• **SHORT EXERCISE**
Repeat every line of the following material verbatim.

────────────────

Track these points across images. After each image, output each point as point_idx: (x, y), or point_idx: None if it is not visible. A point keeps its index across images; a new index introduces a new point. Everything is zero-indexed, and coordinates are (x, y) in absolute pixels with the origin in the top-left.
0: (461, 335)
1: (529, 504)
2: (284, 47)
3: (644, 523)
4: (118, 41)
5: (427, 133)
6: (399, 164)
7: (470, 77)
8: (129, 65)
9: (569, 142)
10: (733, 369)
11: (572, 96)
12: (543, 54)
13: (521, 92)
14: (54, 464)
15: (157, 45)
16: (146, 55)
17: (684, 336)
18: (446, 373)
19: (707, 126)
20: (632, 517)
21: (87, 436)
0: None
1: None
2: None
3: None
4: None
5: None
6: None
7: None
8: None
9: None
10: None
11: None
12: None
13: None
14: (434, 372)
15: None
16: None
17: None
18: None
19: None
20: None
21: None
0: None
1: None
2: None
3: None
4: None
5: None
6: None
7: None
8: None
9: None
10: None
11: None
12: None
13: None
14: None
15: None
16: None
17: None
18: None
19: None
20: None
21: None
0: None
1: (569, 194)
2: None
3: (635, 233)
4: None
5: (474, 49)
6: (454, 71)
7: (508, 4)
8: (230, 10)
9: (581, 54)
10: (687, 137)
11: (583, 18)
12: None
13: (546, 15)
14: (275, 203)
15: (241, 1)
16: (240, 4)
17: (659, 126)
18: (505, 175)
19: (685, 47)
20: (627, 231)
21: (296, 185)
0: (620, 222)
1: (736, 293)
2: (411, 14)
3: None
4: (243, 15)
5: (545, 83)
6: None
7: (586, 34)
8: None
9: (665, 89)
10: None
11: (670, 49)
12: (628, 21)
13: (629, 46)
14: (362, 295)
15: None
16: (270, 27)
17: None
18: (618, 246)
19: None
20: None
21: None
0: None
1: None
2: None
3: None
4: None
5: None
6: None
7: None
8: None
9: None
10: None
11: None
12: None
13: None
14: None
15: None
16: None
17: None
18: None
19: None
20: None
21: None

────────────────

• **ANSWER**
Track these points across images. After each image, output each point as point_idx: (x, y), or point_idx: None if it is not visible. A point keeps its index across images; a new index introduces a new point. Everything is zero-indexed, and coordinates are (x, y) in absolute pixels with the origin in the top-left.
0: (461, 335)
1: (529, 504)
2: (284, 47)
3: (644, 523)
4: (118, 41)
5: (427, 133)
6: (399, 164)
7: (470, 77)
8: (129, 65)
9: (569, 142)
10: (733, 369)
11: (572, 96)
12: (543, 54)
13: (521, 92)
14: (54, 464)
15: (157, 45)
16: (146, 55)
17: (684, 336)
18: (446, 373)
19: (707, 126)
20: (632, 517)
21: (87, 436)
0: None
1: None
2: None
3: None
4: None
5: None
6: None
7: None
8: None
9: None
10: None
11: None
12: None
13: None
14: (434, 372)
15: None
16: None
17: None
18: None
19: None
20: None
21: None
0: None
1: None
2: None
3: None
4: None
5: None
6: None
7: None
8: None
9: None
10: None
11: None
12: None
13: None
14: None
15: None
16: None
17: None
18: None
19: None
20: None
21: None
0: None
1: (569, 194)
2: None
3: (635, 233)
4: None
5: (474, 49)
6: (454, 71)
7: (508, 4)
8: (230, 10)
9: (581, 54)
10: (687, 137)
11: (583, 18)
12: None
13: (546, 15)
14: (275, 203)
15: (241, 1)
16: (240, 4)
17: (659, 126)
18: (505, 175)
19: (685, 47)
20: (627, 231)
21: (296, 185)
0: (620, 222)
1: (736, 293)
2: (411, 14)
3: None
4: (243, 15)
5: (545, 83)
6: None
7: (586, 34)
8: None
9: (665, 89)
10: None
11: (670, 49)
12: (628, 21)
13: (629, 46)
14: (362, 295)
15: None
16: (270, 27)
17: None
18: (618, 246)
19: None
20: None
21: None
0: None
1: None
2: None
3: None
4: None
5: None
6: None
7: None
8: None
9: None
10: None
11: None
12: None
13: None
14: None
15: None
16: None
17: None
18: None
19: None
20: None
21: None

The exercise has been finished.